I wanted them all to be firmly on their own two feet, and to feel good about who they were in their own distinctiveness. My oldest daughter is more into community work, my middle daughter is an art conserver, and my youngest daughter is a researcher in child development, so they do really different things. The most important thing was allowing them to find their own paths and then supporting them on their journeys through childhood and adulthood.
All my daughters are very socially conscious people, and it was important to me that my children cared about the world they lived in and cared about other people. I purposely had them serve with me, doing community service, visiting elders, and doing things to help them see that as important as their world is, there were people outside of themselves who oftentimes didn’t have what they had.
[My husband and I] also wanted our kids to see the world as a global, connected place, so we traveled with them.
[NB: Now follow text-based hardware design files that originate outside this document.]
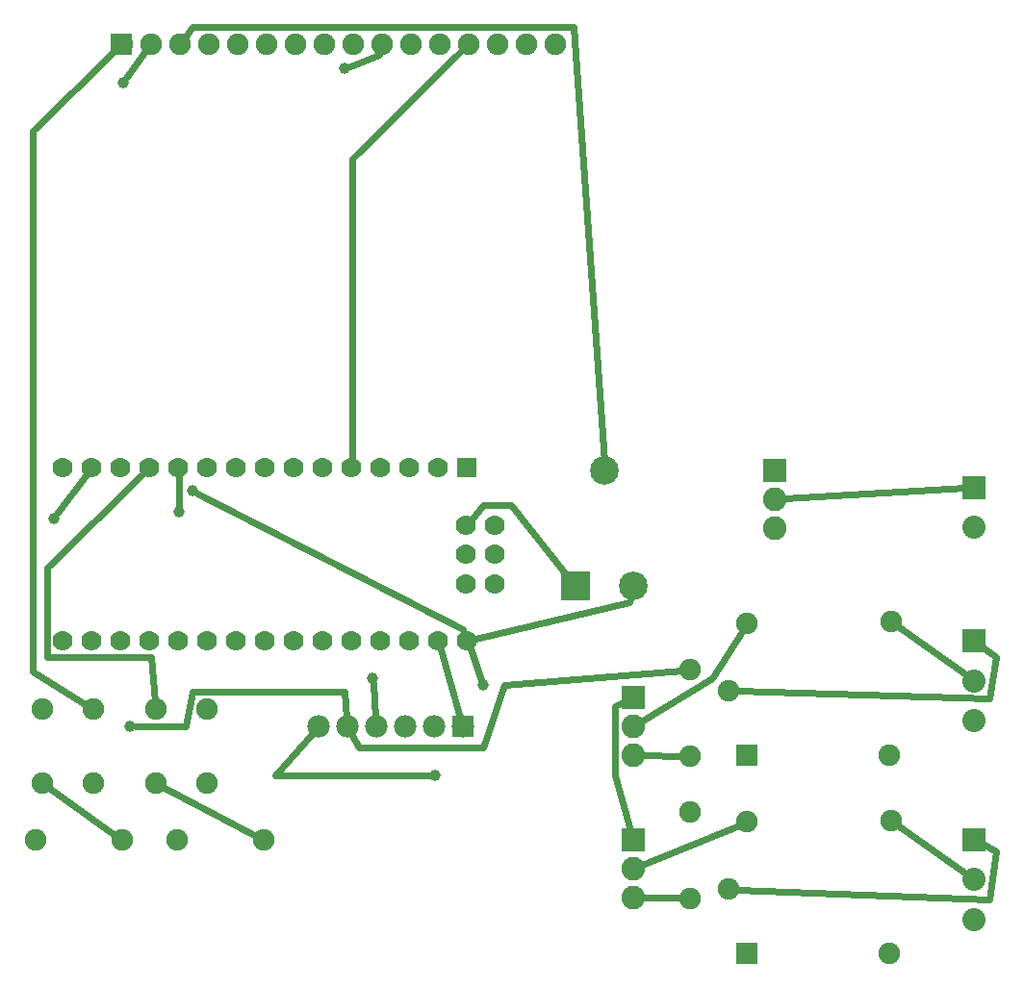
<source format=gbl>
G04 MADE WITH FRITZING*
G04 WWW.FRITZING.ORG*
G04 DOUBLE SIDED*
G04 HOLES PLATED*
G04 CONTOUR ON CENTER OF CONTOUR VECTOR*
%ASAXBY*%
%FSLAX23Y23*%
%MOIN*%
%OFA0B0*%
%SFA1.0B1.0*%
%ADD10C,0.075000*%
%ADD11C,0.078000*%
%ADD12C,0.099000*%
%ADD13C,0.070000*%
%ADD14C,0.080000*%
%ADD15C,0.082000*%
%ADD16C,0.039370*%
%ADD17R,0.075000X0.075000*%
%ADD18R,0.078000X0.078000*%
%ADD19R,0.099000X0.099000*%
%ADD20R,0.070000X0.069958*%
%ADD21R,0.080000X0.080000*%
%ADD22R,0.082000X0.082000*%
%ADD23C,0.024000*%
%LNCOPPER0*%
G90*
G70*
G54D10*
X367Y3302D03*
X467Y3302D03*
X567Y3302D03*
X667Y3302D03*
X767Y3302D03*
X867Y3302D03*
X967Y3302D03*
X1067Y3302D03*
X1167Y3302D03*
X1267Y3302D03*
X1367Y3302D03*
X1467Y3302D03*
X1567Y3302D03*
X1667Y3302D03*
X1767Y3302D03*
X1867Y3302D03*
G54D11*
X1548Y940D03*
X1448Y940D03*
X1348Y940D03*
X1248Y940D03*
X1148Y940D03*
X1048Y940D03*
G54D12*
X2140Y1425D03*
X1940Y1425D03*
X2040Y1825D03*
G54D13*
X1563Y1835D03*
X1463Y1835D03*
X1363Y1835D03*
X1263Y1835D03*
X1163Y1835D03*
X1063Y1835D03*
X963Y1835D03*
X863Y1835D03*
X763Y1835D03*
X663Y1835D03*
X563Y1835D03*
X463Y1835D03*
X363Y1835D03*
X263Y1835D03*
X163Y1835D03*
X1563Y1235D03*
X1463Y1235D03*
X1363Y1235D03*
X1263Y1235D03*
X1163Y1235D03*
X1063Y1235D03*
X963Y1235D03*
X863Y1235D03*
X763Y1235D03*
X663Y1235D03*
X563Y1235D03*
X463Y1235D03*
X363Y1235D03*
X263Y1235D03*
X163Y1235D03*
X1659Y1635D03*
X1559Y1635D03*
X1659Y1535D03*
X1559Y1535D03*
X1659Y1434D03*
X1559Y1434D03*
G54D10*
X662Y999D03*
X662Y743D03*
X485Y999D03*
X485Y743D03*
X268Y999D03*
X268Y743D03*
X91Y999D03*
X91Y743D03*
X559Y546D03*
X859Y546D03*
X2335Y344D03*
X2335Y644D03*
X2335Y836D03*
X2335Y1136D03*
X67Y546D03*
X367Y546D03*
X2532Y841D03*
X3026Y841D03*
X3031Y1302D03*
X2470Y1064D03*
X2532Y1297D03*
X2532Y152D03*
X3026Y152D03*
X3031Y613D03*
X2470Y375D03*
X2532Y608D03*
G54D14*
X3319Y546D03*
X3319Y408D03*
X3319Y270D03*
X3319Y1235D03*
X3319Y1097D03*
X3319Y959D03*
G54D15*
X2630Y1827D03*
X2630Y1727D03*
X2630Y1627D03*
X2138Y1040D03*
X2138Y940D03*
X2138Y840D03*
X2138Y547D03*
X2138Y447D03*
X2138Y347D03*
G54D14*
X3319Y1766D03*
X3319Y1629D03*
G54D16*
X1140Y3219D03*
X1236Y1107D03*
X1620Y1083D03*
X372Y3171D03*
X612Y1755D03*
X1452Y771D03*
X564Y1683D03*
X396Y939D03*
X132Y1659D03*
G54D17*
X366Y3302D03*
G54D18*
X1548Y940D03*
G54D19*
X1940Y1425D03*
G54D20*
X1563Y1835D03*
G54D17*
X2533Y841D03*
X2533Y152D03*
G54D21*
X3319Y546D03*
X3319Y1235D03*
G54D22*
X2630Y1827D03*
X2138Y1040D03*
X2138Y547D03*
G54D21*
X3319Y1766D03*
G54D23*
X2170Y347D02*
X2307Y345D01*
D02*
X2170Y839D02*
X2307Y837D01*
D02*
X3055Y1285D02*
X3294Y1115D01*
D02*
X3288Y1765D02*
X2662Y1729D01*
D02*
X3294Y426D02*
X3055Y596D01*
D02*
X2499Y1063D02*
X3372Y1035D01*
X3372Y1035D02*
X3396Y1179D01*
X3396Y1179D02*
X3345Y1217D01*
D02*
X2168Y460D02*
X2505Y597D01*
D02*
X3347Y532D02*
X3396Y507D01*
X3396Y507D02*
X3372Y339D01*
X3372Y339D02*
X2499Y373D01*
D02*
X2517Y1273D02*
X2412Y1107D01*
X2412Y1107D02*
X2166Y956D01*
D02*
X1261Y3274D02*
X1260Y3267D01*
X1260Y3267D02*
X1158Y3226D01*
D02*
X1546Y3282D02*
X1164Y2907D01*
X1164Y2907D02*
X1164Y1864D01*
D02*
X510Y729D02*
X833Y559D01*
D02*
X443Y1815D02*
X108Y1491D01*
X108Y1491D02*
X108Y1179D01*
X108Y1179D02*
X468Y1179D01*
X468Y1179D02*
X482Y1027D01*
D02*
X346Y3282D02*
X60Y3003D01*
X60Y3003D02*
X60Y1131D01*
X60Y1131D02*
X244Y1014D01*
D02*
X1246Y970D02*
X1237Y1088D01*
D02*
X1539Y969D02*
X1471Y1207D01*
D02*
X1920Y1450D02*
X1716Y1707D01*
X1716Y1707D02*
X1620Y1707D01*
X1620Y1707D02*
X1578Y1657D01*
D02*
X2130Y578D02*
X2076Y771D01*
X2076Y771D02*
X2076Y1011D01*
X2076Y1011D02*
X2109Y1026D01*
D02*
X584Y3325D02*
X612Y3363D01*
X612Y3363D02*
X1932Y3363D01*
X1932Y3363D02*
X2038Y1857D01*
D02*
X1613Y1101D02*
X1574Y1208D01*
D02*
X2131Y1395D02*
X2124Y1371D01*
X2124Y1371D02*
X1592Y1242D01*
D02*
X450Y3279D02*
X383Y3187D01*
D02*
X629Y1747D02*
X1548Y1275D01*
X1548Y1275D02*
X1553Y1262D01*
D02*
X1433Y771D02*
X900Y771D01*
X900Y771D02*
X1028Y917D01*
D02*
X564Y1806D02*
X564Y1702D01*
D02*
X415Y939D02*
X588Y939D01*
X588Y939D02*
X612Y1059D01*
X612Y1059D02*
X1140Y1059D01*
X1140Y1059D02*
X1146Y970D01*
D02*
X2307Y1134D02*
X1692Y1083D01*
X1692Y1083D02*
X1620Y867D01*
X1620Y867D02*
X1188Y867D01*
X1188Y867D02*
X1162Y913D01*
D02*
X343Y563D02*
X114Y726D01*
D02*
X246Y1812D02*
X143Y1675D01*
G04 End of Copper0*
M02*
</source>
I did not want to raise children who had a sense of otherness toward people outside of themselves who look different from them and who came from different perspectives.
And of course, I wanted them to be empowered as women, so we made sure they got the message that they were just as good as anybody else out there and that they had much to give the world.
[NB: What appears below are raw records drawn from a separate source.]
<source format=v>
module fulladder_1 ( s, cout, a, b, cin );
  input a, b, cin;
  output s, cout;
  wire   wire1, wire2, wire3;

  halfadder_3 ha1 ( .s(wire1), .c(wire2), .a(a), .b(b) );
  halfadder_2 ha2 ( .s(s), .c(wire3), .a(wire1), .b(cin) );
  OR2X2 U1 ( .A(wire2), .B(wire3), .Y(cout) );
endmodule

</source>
Q. Are there any specific women-led student groups on campus that you feel are making a positive impact in campus diversity and involvement?
I think P.U.L.S.E. is a really empowering group for young women, but I’ve noticed that many of the groups on campus are run by women, even though they’re not women’s groups. For the last year, the entire USG board were all women [with the exception of senators]. I’ve noticed that women do rise in leadership on this campus and a lot of general clubs. There are a lot of opportunities for women to lead here and, of course, being in college and leading in a club or an organization is a really good experience and good training for leadership.
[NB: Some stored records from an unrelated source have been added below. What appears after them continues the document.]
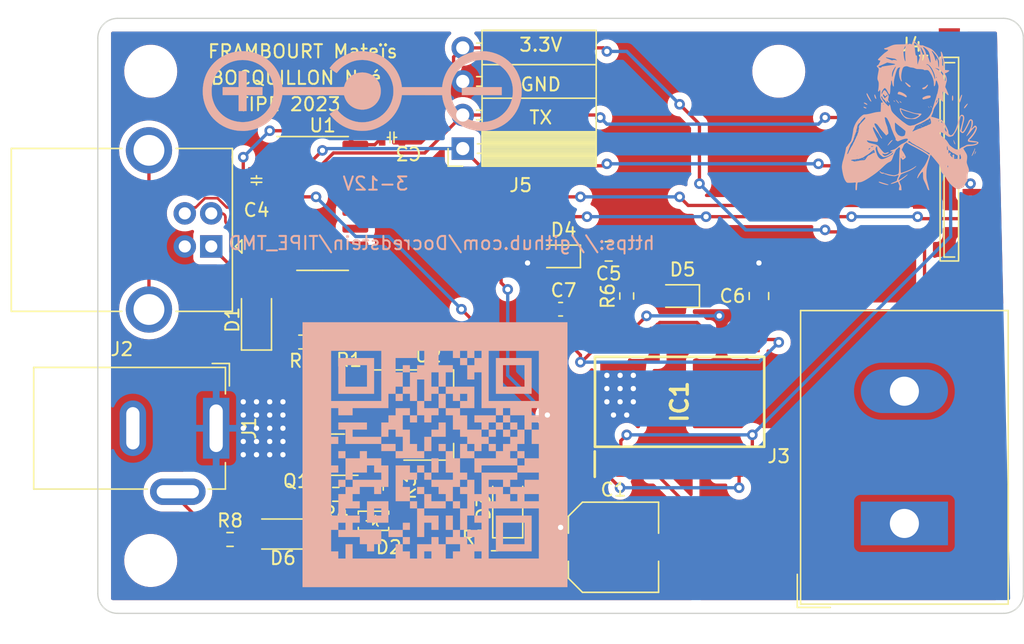
<source format=kicad_pcb>
(kicad_pcb (version 20211014) (generator pcbnew)

  (general
    (thickness 1.6)
  )

  (paper "A4")
  (layers
    (0 "F.Cu" signal)
    (31 "B.Cu" signal)
    (32 "B.Adhes" user "B.Adhesive")
    (33 "F.Adhes" user "F.Adhesive")
    (34 "B.Paste" user)
    (35 "F.Paste" user)
    (36 "B.SilkS" user "B.Silkscreen")
    (37 "F.SilkS" user "F.Silkscreen")
    (38 "B.Mask" user)
    (39 "F.Mask" user)
    (40 "Dwgs.User" user "User.Drawings")
    (41 "Cmts.User" user "User.Comments")
    (42 "Eco1.User" user "User.Eco1")
    (43 "Eco2.User" user "User.Eco2")
    (44 "Edge.Cuts" user)
    (45 "Margin" user)
    (46 "B.CrtYd" user "B.Courtyard")
    (47 "F.CrtYd" user "F.Courtyard")
    (48 "B.Fab" user)
    (49 "F.Fab" user)
    (50 "User.1" user)
    (51 "User.2" user)
    (52 "User.3" user)
    (53 "User.4" user)
    (54 "User.5" user)
    (55 "User.6" user)
    (56 "User.7" user)
    (57 "User.8" user)
    (58 "User.9" user)
  )

  (setup
    (stackup
      (layer "F.SilkS" (type "Top Silk Screen"))
      (layer "F.Paste" (type "Top Solder Paste"))
      (layer "F.Mask" (type "Top Solder Mask") (thickness 0.01))
      (layer "F.Cu" (type "copper") (thickness 0.035))
      (layer "dielectric 1" (type "core") (thickness 1.51) (material "FR4") (epsilon_r 4.5) (loss_tangent 0.02))
      (layer "B.Cu" (type "copper") (thickness 0.035))
      (layer "B.Mask" (type "Bottom Solder Mask") (thickness 0.01))
      (layer "B.Paste" (type "Bottom Solder Paste"))
      (layer "B.SilkS" (type "Bottom Silk Screen"))
      (copper_finish "None")
      (dielectric_constraints no)
    )
    (pad_to_mask_clearance 0)
    (grid_origin 196.5 88.5)
    (pcbplotparams
      (layerselection 0x00010fc_ffffffff)
      (disableapertmacros false)
      (usegerberextensions true)
      (usegerberattributes true)
      (usegerberadvancedattributes true)
      (creategerberjobfile false)
      (svguseinch false)
      (svgprecision 6)
      (excludeedgelayer true)
      (plotframeref false)
      (viasonmask false)
      (mode 1)
      (useauxorigin false)
      (hpglpennumber 1)
      (hpglpenspeed 20)
      (hpglpendiameter 15.000000)
      (dxfpolygonmode true)
      (dxfimperialunits true)
      (dxfusepcbnewfont true)
      (psnegative false)
      (psa4output false)
      (plotreference true)
      (plotvalue true)
      (plotinvisibletext false)
      (sketchpadsonfab false)
      (subtractmaskfromsilk true)
      (outputformat 1)
      (mirror false)
      (drillshape 0)
      (scaleselection 1)
      (outputdirectory "../gerber Base/")
    )
  )

  (net 0 "")
  (net 1 "V_Barrel")
  (net 2 "GND")
  (net 3 "+VDC")
  (net 4 "Net-(C5-Pad1)")
  (net 5 "Net-(C5-Pad2)")
  (net 6 "Net-(C6-Pad1)")
  (net 7 "/EN_Pin")
  (net 8 "Net-(D1-Pad1)")
  (net 9 "Net-(D1-Pad2)")
  (net 10 "Net-(D2-Pad1)")
  (net 11 "Net-(D2-Pad2)")
  (net 12 "Net-(D3-Pad1)")
  (net 13 "Net-(D6-Pad2)")
  (net 14 "Motor_A")
  (net 15 "Motor_B")
  (net 16 "Motor_Pin_1")
  (net 17 "Motor_Pin_2")
  (net 18 "Net-(IC1-Pad19)")
  (net 19 "/Power_led")
  (net 20 "unconnected-(J2-Pad5)")
  (net 21 "unconnected-(J4-Pad3)")
  (net 22 "unconnected-(J4-Pad4)")
  (net 23 "unconnected-(J4-Pad5)")
  (net 24 "UART_TX")
  (net 25 "UART_RX")
  (net 26 "Motor_EN")
  (net 27 "Net-(Q1-Pad2)")
  (net 28 "Net-(R1-Pad2)")
  (net 29 "unconnected-(U1-Pad7)")
  (net 30 "unconnected-(U1-Pad8)")
  (net 31 "unconnected-(U1-Pad9)")
  (net 32 "unconnected-(U1-Pad10)")
  (net 33 "unconnected-(U1-Pad11)")
  (net 34 "unconnected-(U1-Pad12)")
  (net 35 "unconnected-(U1-Pad13)")
  (net 36 "unconnected-(U1-Pad14)")
  (net 37 "unconnected-(U1-Pad15)")
  (net 38 "/D+")
  (net 39 "/D-")

  (footprint "Resistor_SMD:R_0603_1608Metric" (layer "F.Cu") (at 128 104 180))

  (footprint "MountingHole:MountingHole_3mm" (layer "F.Cu") (at 114 72))

  (footprint "Resistor_SMD:R_0603_1608Metric" (layer "F.Cu") (at 150 89 90))

  (footprint "Library:FPC 2x7 p=1mm" (layer "F.Cu") (at 174.4 69.75 -90))

  (footprint "Diode_SMD:D_SOD-323" (layer "F.Cu") (at 145 86 180))

  (footprint "Library:Cap 100nf 0805" (layer "F.Cu") (at 133 77 180))

  (footprint "Capacitor_SMD:CP_Elec_6.3x7.7" (layer "F.Cu") (at 149 108))

  (footprint "Connector_USB:USB_B_OST_USB-B1HSxx_Horizontal" (layer "F.Cu") (at 118.5775 85.25 180))

  (footprint "Resistor_SMD:R_0603_1608Metric" (layer "F.Cu") (at 120 107.4125))

  (footprint "LED_SMD:LED_1206_3216Metric" (layer "F.Cu") (at 122 90.8 90))

  (footprint "Diode_SMD:D_SOD-323" (layer "F.Cu") (at 154 89 180))

  (footprint "LED_SMD:LED_1206_3216Metric" (layer "F.Cu") (at 124 107 180))

  (footprint "Capacitor_SMD:C_0805_2012Metric" (layer "F.Cu") (at 160 89 90))

  (footprint "LOGO" (layer "F.Cu") (at 171.5 75))

  (footprint "MountingHole:MountingHole_3mm" (layer "F.Cu") (at 114 109))

  (footprint "TerminalBlock_Dinkle:TerminalBlock_Dinkle_DT-55-B01X-02_P10.00mm" (layer "F.Cu") (at 171 106.2 90))

  (footprint "Resistor_SMD:R_0603_1608Metric" (layer "F.Cu") (at 129 92.4125 180))

  (footprint "Package_SO:SOIC-16_3.9x9.9mm_P1.27mm" (layer "F.Cu") (at 127 82))

  (footprint "Resistor_SMD:R_0603_1608Metric" (layer "F.Cu") (at 125.437258 92.4775 180))

  (footprint "Library:Cap 100nf 0805" (layer "F.Cu") (at 122 81 90))

  (footprint "Package_TO_SOT_SMD:SOT-23" (layer "F.Cu") (at 128 101 180))

  (footprint "Library:L6225DTR" (layer "F.Cu") (at 154 97 90))

  (footprint "Resistor_SMD:R_0603_1608Metric" (layer "F.Cu")
    (tedit 5F68FEEE) (tstamp b7eda7f0-b97f-4f3c-8826-27c789952ef1)
    (at 132.11 103.444516 -90)
    (descr "Resistor SMD 0603 (1608 Metric), square (rectangular) end terminal, IPC_7351 nominal, (Body size source: IPC-SM-782 page 72, https://www.pcb-3d.com/wordpress/wp-content/uploads
... [495781 chars truncated]
</source>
Some of the student leaders I work with directly are not necessarily in a club or group, but they work with the Civic Engagement Center or the Career Center, and many of them are women, as are many of the people who rise to the top for leadership and undergraduate research. It’s good to lead an organization or a group because you learn some skills about working with others like resolving conflicts and compromising, but it’s also good to just rise as a woman leader in your discipline in research and engagement, because you’re then working with professionals and holding your own in that arena. They’re different skills but both really good skills to develop, and I see our students do both.
Q. As the climate continues to change for women worldwide, what are some more changes you would like to see in terms of diversity, equality, and inclusion for women?
Focusing on just the U.S., we are still in a world where women are not seen as the most likely leader in the room, and it really plays out in the political arena. The things that they say to our women who are seeking political appointments are just jaw-dropping. Our work is really for people to realize that you’re not gifted because you have a Y chromosome; that’s not where the gift comes from. We need to look at individuals in potential leadership and look at their traits, and not have this rigid sense in our minds that this person needs to come in a certain package. Until we do that, we’re going to keep replicating this nonsense that we’re seeing.
The breaking out of the #MeToo movement certainly has been a positive thing, that now people outside of women know this awful stuff is happening. Hopefully people will no longer assume that if you have power over a group of women, you can harass them. Not only does that erode the individual woman’s soul and her future, but it continues this toxic culture that doesn’t allow you to benefit from the woman and the gifts that she has.
I think exposing these negative things will be helpful, if we can keep them exposed until we fix them. I’m a total optimist, so I’m hopeful that we will do better moving forward, but we do have a long way to go.